*Directions*: Please reproduce the following rows word for word, keeping each line intact and in its original order.

*Provided records*:

○ ○ ○

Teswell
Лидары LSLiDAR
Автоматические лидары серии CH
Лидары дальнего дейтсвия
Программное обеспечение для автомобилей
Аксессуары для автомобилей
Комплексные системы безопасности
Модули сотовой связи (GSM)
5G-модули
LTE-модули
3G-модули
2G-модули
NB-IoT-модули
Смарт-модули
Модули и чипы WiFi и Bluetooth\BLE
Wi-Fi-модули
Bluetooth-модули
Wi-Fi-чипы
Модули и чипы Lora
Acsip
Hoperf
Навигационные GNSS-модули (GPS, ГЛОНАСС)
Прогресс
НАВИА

○ ○ ○

*Solution to the problem*:
Teswell
Лидары LSLiDAR
Автоматические лидары серии CH
Лидары дальнего дейтсвия
Программное обеспечение для автомобилей
Аксессуары для автомобилей
Комплексные системы безопасности
Модули сотовой связи (GSM)
5G-модули
LTE-модули
3G-модули
2G-модули
NB-IoT-модули
Смарт-модули
Модули и чипы WiFi и Bluetooth\BLE
Wi-Fi-модули
Bluetooth-модули
Wi-Fi-чипы
Модули и чипы Lora
Acsip
Hoperf
Навигационные GNSS-модули (GPS, ГЛОНАСС)
Прогресс
НАВИА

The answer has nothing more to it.